### Exercise 1
Copy the records below line for line, leaving out the pictures.

**** Selected passage

BRIEF DESCRIPTION OF THE DRAWINGS

(1) The above and other objects, features and advantages of the present disclosure will be more clearly understood from the following detailed description taken in conjunction with the accompanying drawings.

(2) FIG. 1 is a diagram of an exemplary configuration of a 2-speed gearshift for an electric vehicle having a cone clutch according to the related art to which the present disclosure is applicable.

(3) FIG. 2 shows a graph of changes in torque at an output shaft when the 2-speed gearshift of FIG. 1 shifts from a first gear to a second gear.

(4) FIG. 3 is a flowchart illustrating a gear shifting control method for an electric vehicle according to an embodiment of the present inventive concept.

(5) FIG. 4 is a characteristic curve of change in torque over revolutions per minute (RPM) of a motor.

DETAILED DESCRIPTION

(6) Hereinafter, embodiments of the present inventive concept will be described in detail with reference to the attached drawings.

(7) Reference now should be made to the drawings, in which the same reference numerals are used throughout the different drawings to designate the same or similar components.

(8) Referring to FIG. 3, a gear shifting control method for an electric vehicle according to an embodiment of the present inventive concept, a controller C determines whether revolutions per minute (RPM) of a motor M falls within a constant torque range or a constant power range when gear shifting is initiated between a first shift gear and a second shift gear at step S10 (an operation range determination step). An operating power of a cone clutch CC is controlled by adjusting a predetermined operating tilt if it is determined that the RPM of the motor M falls within the constant torque range at step S20 (variable control step). The operating power of the cone clutch CC is maintained if it is determined that the RPM of the motor M falls within the constant power range at step S30 (constant control step).

********
**** Materials provided

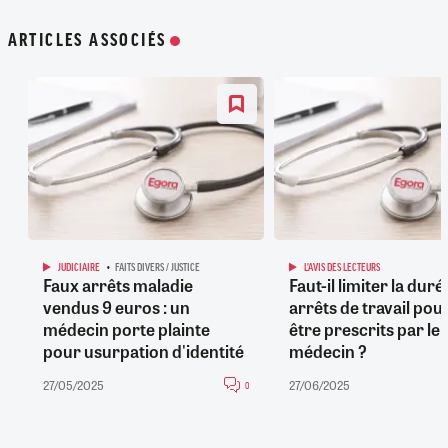
ARTICLES ASSOCIÉS
JUDICIAIRE
FAITS DIVERS / JUSTICE
L'AVIS DES LECTEURS
Faux arrêts maladie
Faut-il limiter la duré
vendus 9 euros : un
arrêts de travail pou
médecin porte plainte
être prescrits par le
pour usurpation d'identité
médecin ?
27/05/2025
27/06/2025
0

********

### Exercise 2
Repeat the entire gear-shifting passage above, word for word.

### Your response 1
ARTICLES ASSOCIÉS
JUDICIAIRE
FAITS DIVERS / JUSTICE
L'AVIS DES LECTEURS
Faux arrêts maladie
Faut-il limiter la duré
vendus 9 euros : un
arrêts de travail pou
médecin porte plainte
être prescrits par le
pour usurpation d'identité
médecin ?
27/05/2025
27/06/2025
0

### Your response 2
BRIEF DESCRIPTION OF THE DRAWINGS

(1) The above and other objects, features and advantages of the present disclosure will be more clearly understood from the following detailed description taken in conjunction with the accompanying drawings.

(2) FIG. 1 is a diagram of an exemplary configuration of a 2-speed gearshift for an electric vehicle having a cone clutch according to the related art to which the present disclosure is applicable.

(3) FIG. 2 shows a graph of changes in torque at an output shaft when the 2-speed gearshift of FIG. 1 shifts from a first gear to a second gear.

(4) FIG. 3 is a flowchart illustrating a gear shifting control method for an electric vehicle according to an embodiment of the present inventive concept.

(5) FIG. 4 is a characteristic curve of change in torque over revolutions per minute (RPM) of a motor.

DETAILED DESCRIPTION

(6) Hereinafter, embodiments of the present inventive concept will be described in detail with reference to the attached drawings.

(7) Reference now should be made to the drawings, in which the same reference numerals are used throughout the different drawings to designate the same or similar components.

(8) Referring to FIG. 3, a gear shifting control method for an electric vehicle according to an embodiment of the present inventive concept, a controller C determines whether revolutions per minute (RPM) of a motor M falls within a constant torque range or a constant power range when gear shifting is initiated between a first shift gear and a second shift gear at step S10 (an operation range determination step). An operating power of a cone clutch CC is controlled by adjusting a predetermined operating tilt if it is determined that the RPM of the motor M falls within the constant torque range at step S20 (variable control step). The operating power of the cone clutch CC is maintained if it is determined that the RPM of the motor M falls within the constant power range at step S30 (constant control step).